▶ _Exercise details_
Each line at or after the one containing "11: 295 -> 270.7" should be transcribed exactly, up to and including the final line of the data.
======== Supplied material
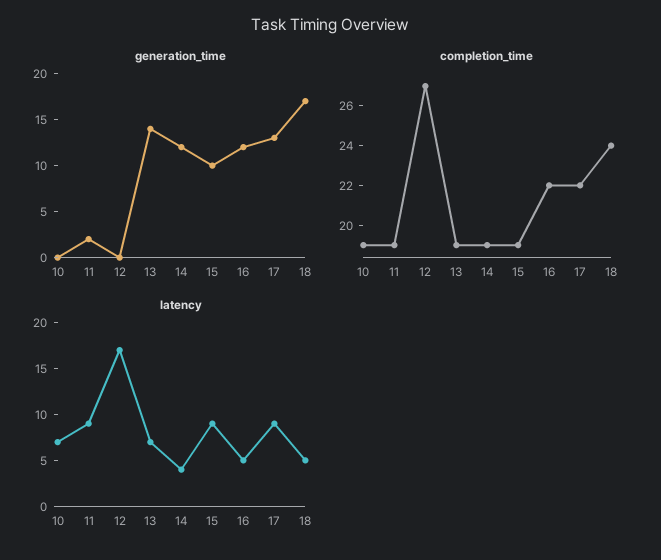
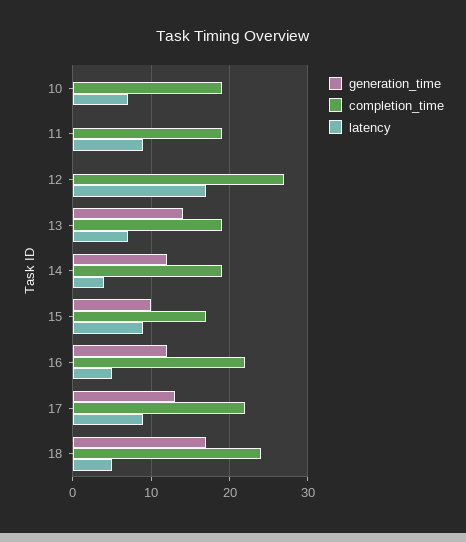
generation_time, 11: 2 -> 0
completion_time, 15: 19 -> 17

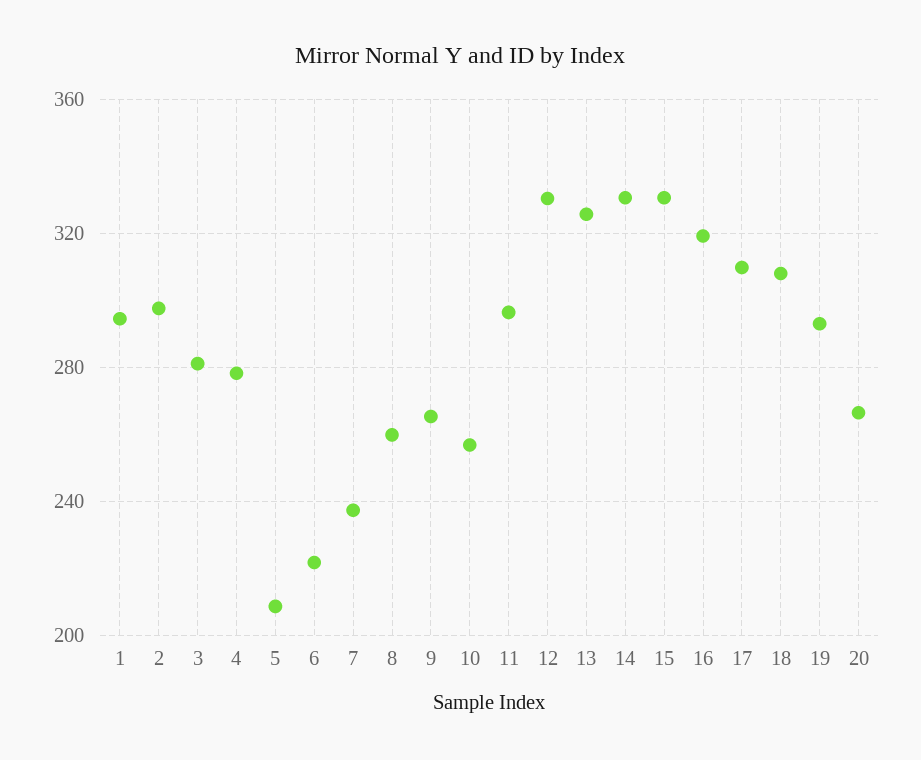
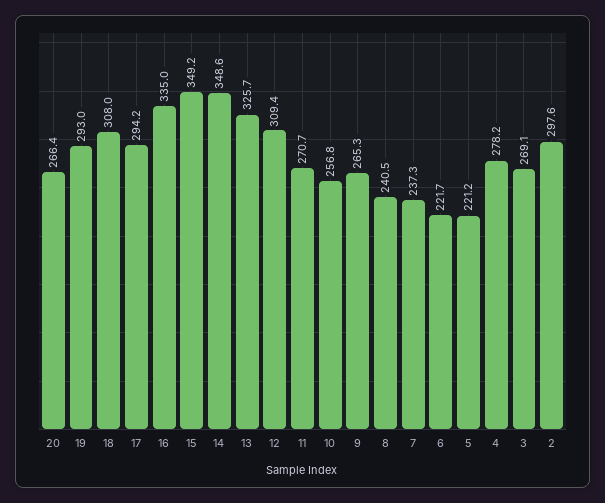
1: 295 -> none
3: 280 -> 269.1
5: 210 -> 221.2
8: 260 -> 240.5
11: 295 -> 270.7
12: 330 -> 309.4
14: 330 -> 348.6
15: 330 -> 349.2
16: 320 -> 335
17: 310 -> 294.2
================
▶ _Output of the task_
11: 295 -> 270.7
12: 330 -> 309.4
14: 330 -> 348.6
15: 330 -> 349.2
16: 320 -> 335
17: 310 -> 294.2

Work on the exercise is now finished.